> Extrait
::::
Regardons ce qu’il se passe en Grèce où est autorisée une gestation pour autrui soi-disant «éthique» où seuls sont dédommagés les frais de la grossesse et de l’accouchement : le recrutement des mères porteuses s’y fait avec des dessous-de-table, et celles-ci sont pour beaucoup des immigrées européennes originaires de pays pauvres comme l’Albanie ou la Bulgarie, qui n’ont pas d’autres sources de revenus (2). Des femmes précaires qui louent, non pas leur force de travail, mais leur utérus, leur faculté reproductive, à des couples plus fortunés. Sur le continent américain, là où la GPA existe, ce sont souvent des femmes non blanches qui sont concernées au profit des couples de personnes blanches : la GPA est un paroxysme du système capitaliste qui fait naître un nouveau prolétariat de la gestation, où se cumulent domination raciale, sexiste, et de classe.

Objet d’échange

La GPA transforme en objet d’échange le corps d’une femme et le lien filial avec l’enfant ; Marx avait vu juste lorsqu’il décrivait un temps où «toutes choses, jadis inaliénables, sont devenues des objets d’échange», du fait du besoin d’extension perpétuel du capitalisme.

Une étude de juillet 2022 du Center for Bioethics and Culture parue dans la revue Dignity explique clairement que «plus la situation financière de la femme est compliquée, plus la femme est encline à prendre des risques pour sa santé».

La communauté médicale nous alerte, en effet, sur les risques sanitaires et psychologiques pour les mères (les risques de dépression post-partum sont notamment significativement plus élevés), comme pour les enfants. Ces considérations essentielles sont rappelées par Olivia Maurel, née d’une GPA et porte-parole de la déclaration de Casablanca pour l’abolition universelle de la GPA, qui attire l’attention sur les risques de troubles émotionnels et sociaux des enfants et insiste sur un principe fondamental : un enfant ne devrait jamais être l’objet d’une transaction. Elle alerte sur le danger de glissement en cas d’autorisation de la GPA : permise au départ pour des raisons d’infertilité ou des raisons sociales, elle l’est ensuite plus largement (parce que «l’offre», notamment si la GPA est initialement limitée à une GPA «éthique», sera vite susceptible de ne pas satisfaire la «demande»).

La GPA est un acte d’aliénation, voire de marchandisation du corps des femmes, ce contre quoi les féministes se battent depuis des décennies. L’utérus de la femme et l’enfant sont considérés dans cette logique comme des choses pouvant faire l’objet d’une transaction. Après la belle victoire collective de la constitutionnalisation de l’IVG, nous devrons rester collectivement vigilant·e·s, car rien n’est jamais acquis. En l’espèce, la situation de l’enfant «est le grand oublié du débat», comme le souligne Martine Segalen, et le discours des femmes ayant porté l’enfant lors d’une GPA a tendance à être invisibilisé au profit d’autres discours militants autour du désir d’enfant. D’autres solutions existent et peuvent, elles, faire l’objet d’un débat. Mais nous le disons aujourd’hui haut et fort : nos corps ne seront jamais asservis pour le compte des hommes.
::::
> Données d'entrée
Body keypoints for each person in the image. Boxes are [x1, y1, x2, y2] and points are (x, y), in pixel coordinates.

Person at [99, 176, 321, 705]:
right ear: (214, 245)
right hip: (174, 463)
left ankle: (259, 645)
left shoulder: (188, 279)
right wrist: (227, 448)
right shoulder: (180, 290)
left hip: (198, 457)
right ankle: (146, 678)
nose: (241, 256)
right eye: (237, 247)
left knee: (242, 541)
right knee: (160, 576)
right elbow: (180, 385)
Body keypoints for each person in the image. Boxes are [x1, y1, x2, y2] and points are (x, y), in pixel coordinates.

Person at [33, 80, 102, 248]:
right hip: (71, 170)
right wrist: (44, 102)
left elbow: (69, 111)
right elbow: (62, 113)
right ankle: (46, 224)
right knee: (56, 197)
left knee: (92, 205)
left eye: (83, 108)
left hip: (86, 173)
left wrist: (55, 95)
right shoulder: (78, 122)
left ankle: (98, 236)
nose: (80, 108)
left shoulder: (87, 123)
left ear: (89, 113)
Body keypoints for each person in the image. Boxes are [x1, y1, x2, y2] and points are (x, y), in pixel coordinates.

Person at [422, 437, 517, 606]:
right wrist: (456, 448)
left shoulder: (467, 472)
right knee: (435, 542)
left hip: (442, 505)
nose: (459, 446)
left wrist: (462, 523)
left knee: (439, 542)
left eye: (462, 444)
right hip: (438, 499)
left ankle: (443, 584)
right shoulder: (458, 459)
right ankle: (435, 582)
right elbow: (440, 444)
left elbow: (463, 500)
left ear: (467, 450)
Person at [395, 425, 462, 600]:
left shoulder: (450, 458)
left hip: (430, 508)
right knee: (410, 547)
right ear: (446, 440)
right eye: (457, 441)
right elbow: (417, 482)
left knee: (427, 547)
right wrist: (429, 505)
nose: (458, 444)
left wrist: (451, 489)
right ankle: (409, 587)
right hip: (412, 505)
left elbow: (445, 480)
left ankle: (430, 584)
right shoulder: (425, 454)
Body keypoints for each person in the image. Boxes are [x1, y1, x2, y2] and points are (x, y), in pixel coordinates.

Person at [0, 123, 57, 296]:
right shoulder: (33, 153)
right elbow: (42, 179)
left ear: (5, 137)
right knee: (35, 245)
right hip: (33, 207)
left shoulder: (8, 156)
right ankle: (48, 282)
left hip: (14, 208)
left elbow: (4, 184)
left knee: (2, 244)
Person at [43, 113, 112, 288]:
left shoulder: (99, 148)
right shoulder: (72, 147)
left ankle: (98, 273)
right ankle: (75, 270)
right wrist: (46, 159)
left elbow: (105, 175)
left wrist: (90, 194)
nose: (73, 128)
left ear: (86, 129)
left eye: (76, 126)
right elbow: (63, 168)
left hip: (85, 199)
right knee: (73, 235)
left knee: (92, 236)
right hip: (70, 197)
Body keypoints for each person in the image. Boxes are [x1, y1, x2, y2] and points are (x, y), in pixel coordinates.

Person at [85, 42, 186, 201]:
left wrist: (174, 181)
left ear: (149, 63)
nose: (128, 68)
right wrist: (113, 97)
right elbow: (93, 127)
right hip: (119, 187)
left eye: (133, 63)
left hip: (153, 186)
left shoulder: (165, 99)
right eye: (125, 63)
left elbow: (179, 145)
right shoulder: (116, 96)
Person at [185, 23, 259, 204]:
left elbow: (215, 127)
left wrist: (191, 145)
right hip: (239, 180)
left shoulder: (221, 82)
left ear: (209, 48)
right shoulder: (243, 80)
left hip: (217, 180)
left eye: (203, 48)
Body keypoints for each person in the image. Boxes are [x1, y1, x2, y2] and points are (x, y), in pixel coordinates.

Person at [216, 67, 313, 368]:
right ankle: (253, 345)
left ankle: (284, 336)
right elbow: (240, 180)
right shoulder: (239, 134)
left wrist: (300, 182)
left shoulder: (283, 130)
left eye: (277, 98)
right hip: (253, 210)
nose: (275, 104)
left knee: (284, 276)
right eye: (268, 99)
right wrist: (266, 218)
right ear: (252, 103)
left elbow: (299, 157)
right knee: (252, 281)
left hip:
::::
> Consigne A
D'après l'extrait, de quels pays viennent beaucoup des mères porteuses recrutées en Grèce ?
> Consigne B
Résumez l'extrait en deux phrases.

> Réponse attendue A
De pays européens pauvres comme l'Albanie ou la Bulgarie.

> Réponse attendue B
La GPA, même dans sa version dite « éthique » autorisée en Grèce, repose sur des femmes précaires et fait naître un prolétariat de la gestation où se cumulent dominations raciale, sexiste et de classe, en transformant en objet d'échange le corps des femmes et le lien filial avec l'enfant. Elle comporte des risques sanitaires et psychologiques pour les mères comme pour les enfants, et le texte la présente comme une marchandisation du corps des femmes contre laquelle il faut rester vigilant.